▶ _Aim of the exercise_:
Which of the lines in the records below hold the string "different"? Copy every one of them.
--- Information provided Enclosed Below ---
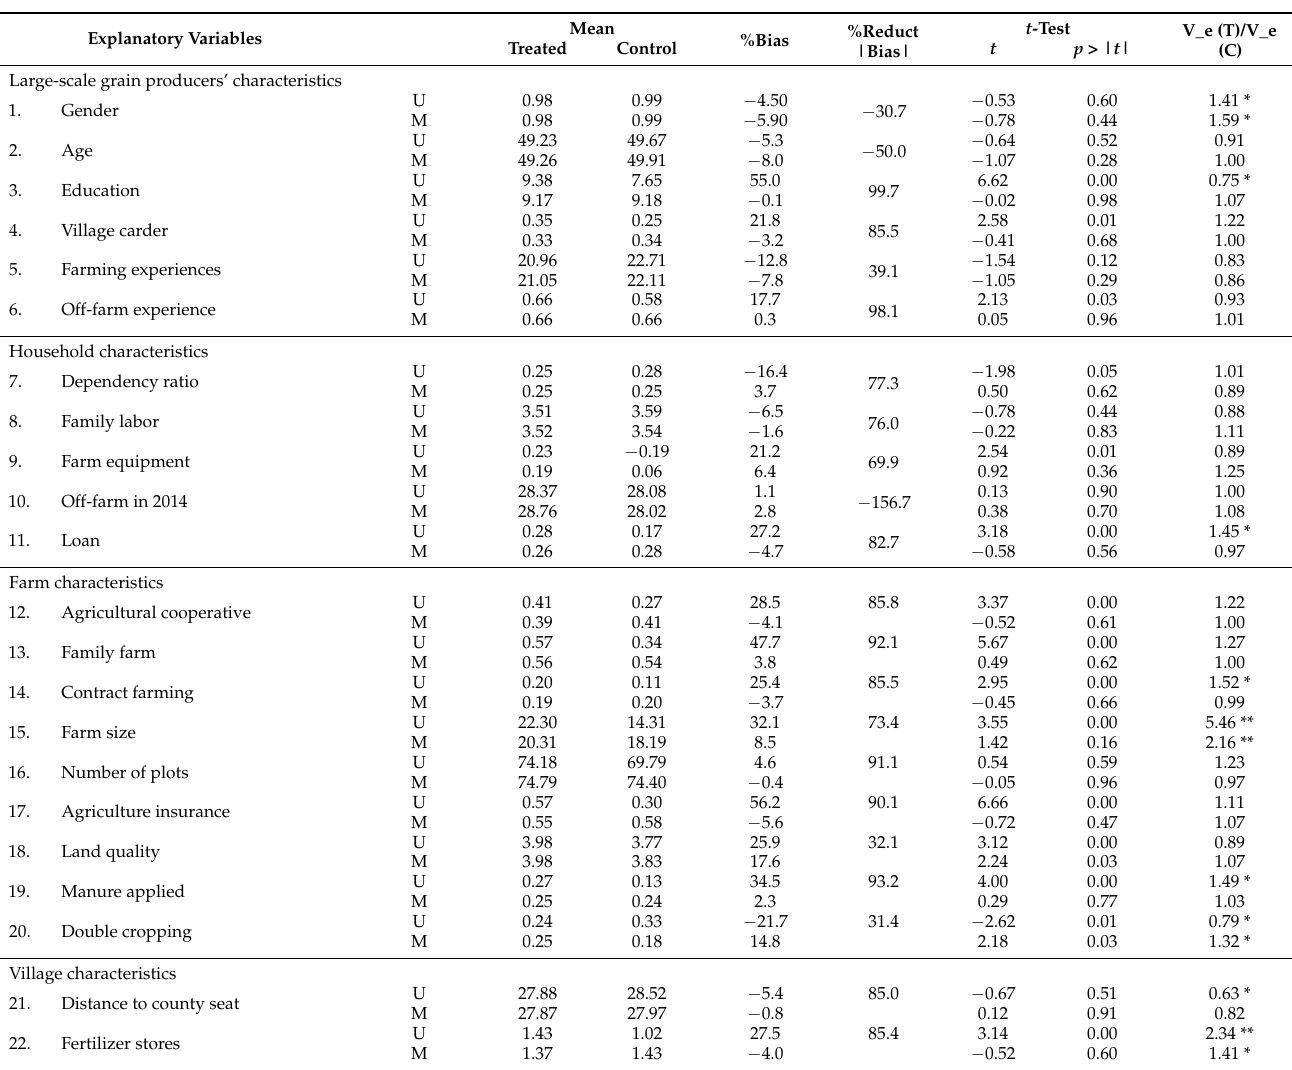
Table 5. Matching results of extension contact on large-scale farmers’ rice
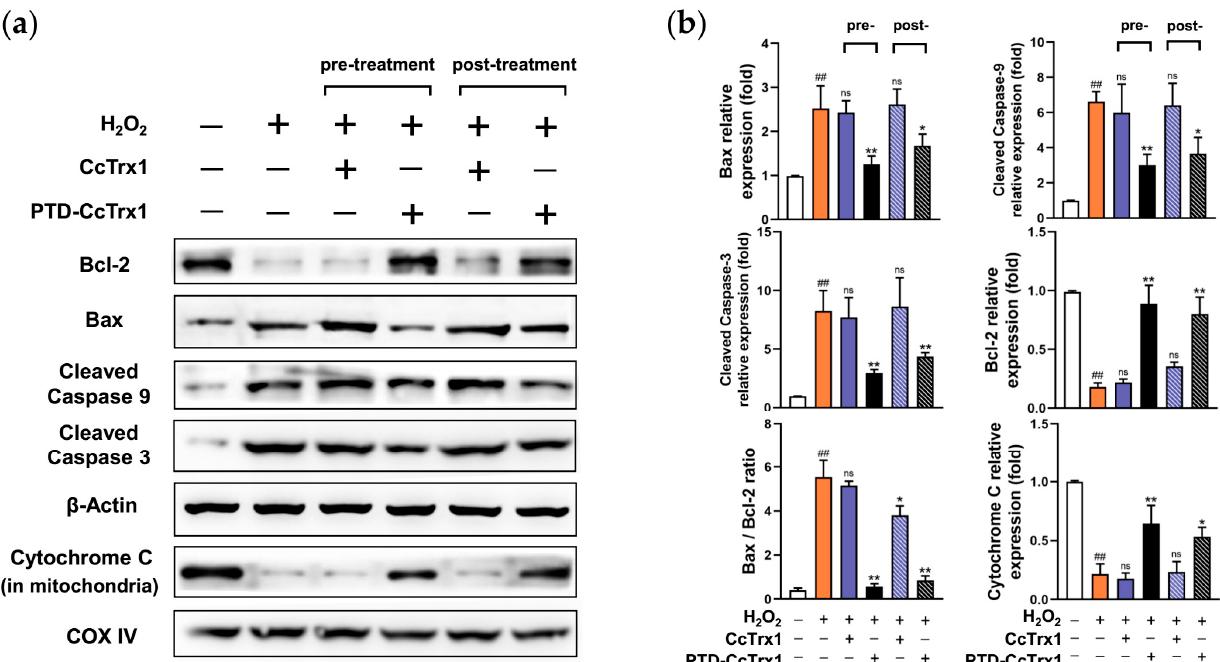
Figure 7. PTD-CcTrx1 inhibited the intrinsic apoptotic pathway in H 2 O 2 -treated HaCaT cells. First, HaCaT cells were treated with 10 μ M CcTrx1 and 10 μ M PTD-CcTrx1 before or after the exposure to 400 μ M H 2 O 2 . The cells were washed with ice-cold PBS, and cytoplasmic and mitochondrial proteins were extracted for the Western blot assay. ( a ) Western blot analysis of Bax, Bcl-2, cleaved-caspase 3, cleaved-caspase 9, and cytochrome c (in mitochondria) of each group. β -Actin and COX IV were set as internal references, respectively. ( b ) Relative contents of the proteins were calibrated by setting the control group as one. All treatments were performed in triplicate individually, and the data are presented as means ± SD ( n = 3) (## p < 0.01 vs. control; ns, no significance, * p < 0.05, ** p < 0.01 vs. H 2 O 2 alone group).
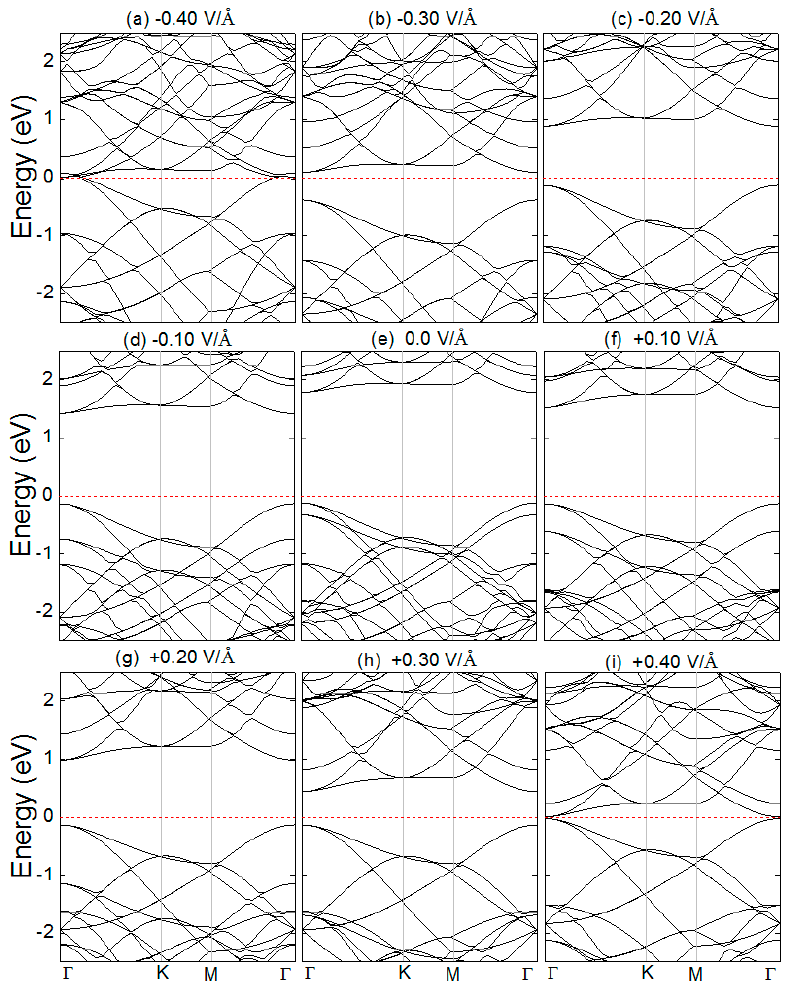
Figure 6. (Color online) The band structures of the SiC/GeC vdW heterostructures with different E-field strength. The Fermi levels are marked by the red dashed line.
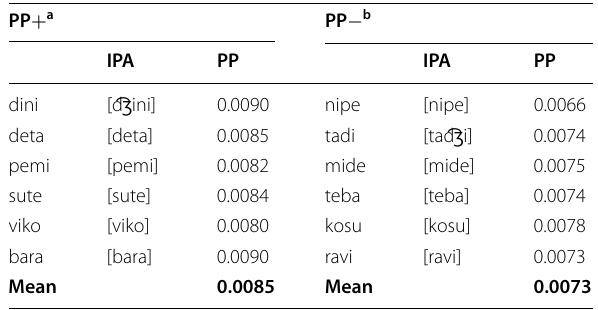
Table 1 Phonetic transcription (IPA), Phonotactic Probabilities (PP) of the set with pseudowords with highest possible phonotactic probabilities (PP ) and the set with the lower + phonotactic probabilities (PP −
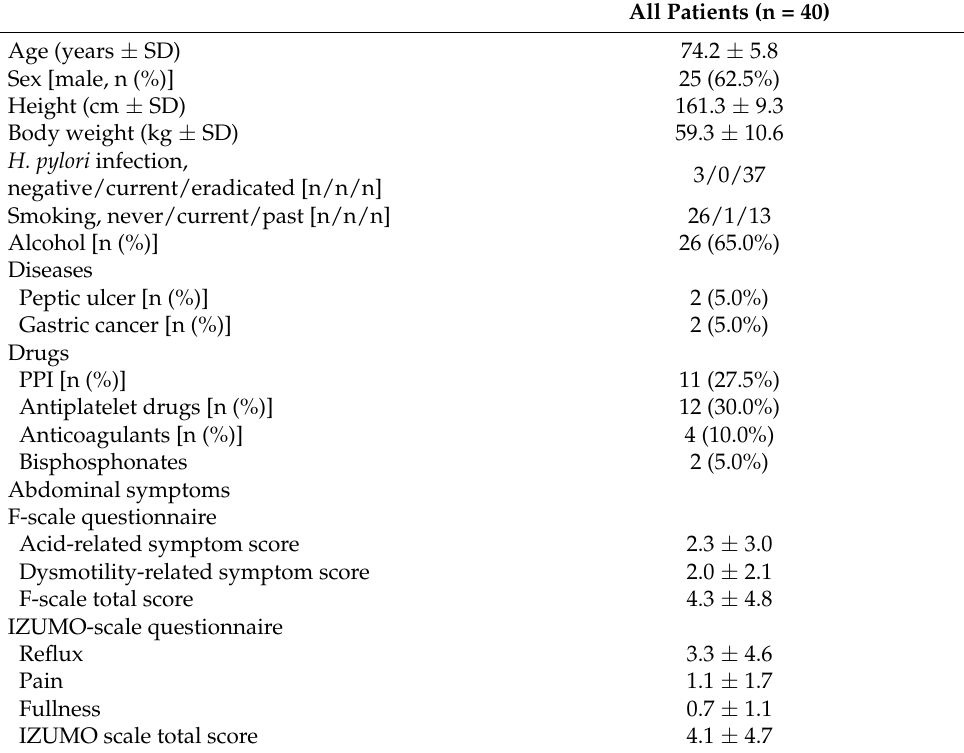
Table 1. Characteristics of patients enrolled in this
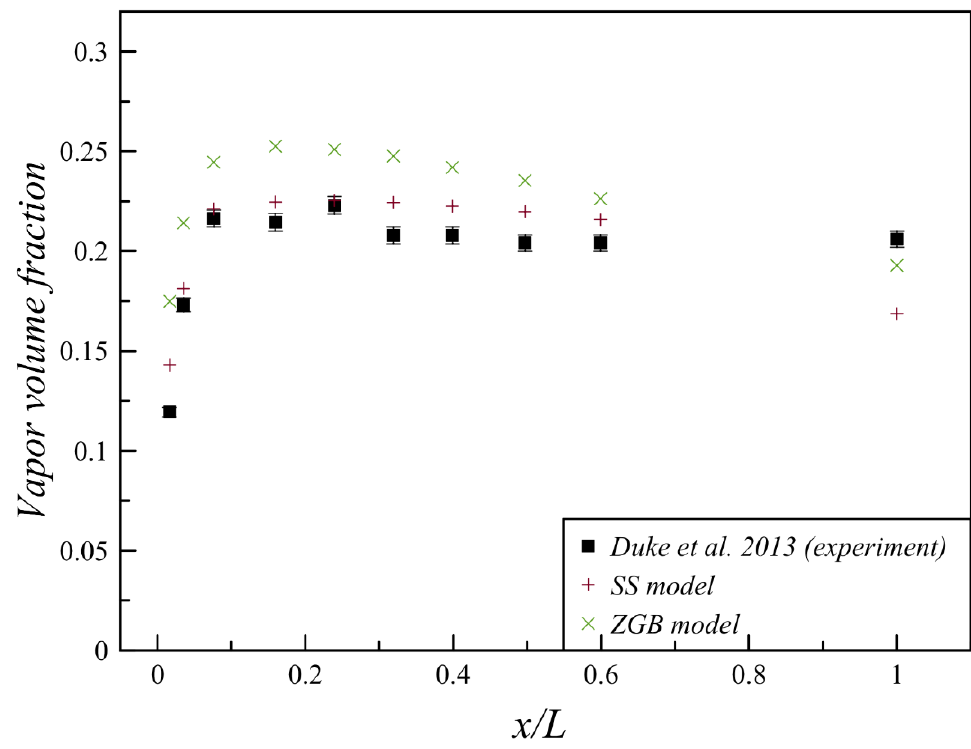
Figure 8. Comparison of predicted total vapor volume fraction using two cavitation models with experimentally measured total vapor volume fraction across the nozzle at different axial positions along the nozzle. Error bars in the experimental data show uncertainty of around 2% [15].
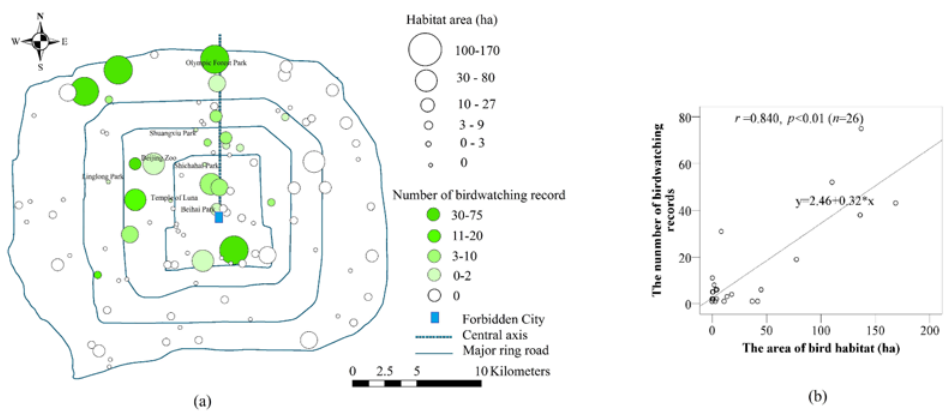
Figure 4. Bird habitat area and number of birdwatching records in parks of Beijing. ( a ) Spatial distributions of bird habitat area and number of birdwatching records; ( b ) the numeric relationship between bird habitat area and number of birdwatching records.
--- End of Enclosed Information provided ---
▶ _Response to this task_:
Figure 6. (Color online) The band structures of the SiC/GeC vdW heterostructures with different E-field strength. The Fermi levels are marked by the red dashed line.
Figure 8. Comparison of predicted total vapor volume fraction using two cavitation models with experimentally measured total vapor volume fraction across the nozzle at different axial positions along the nozzle. Error bars in the experimental data show uncertainty of around 2% [15].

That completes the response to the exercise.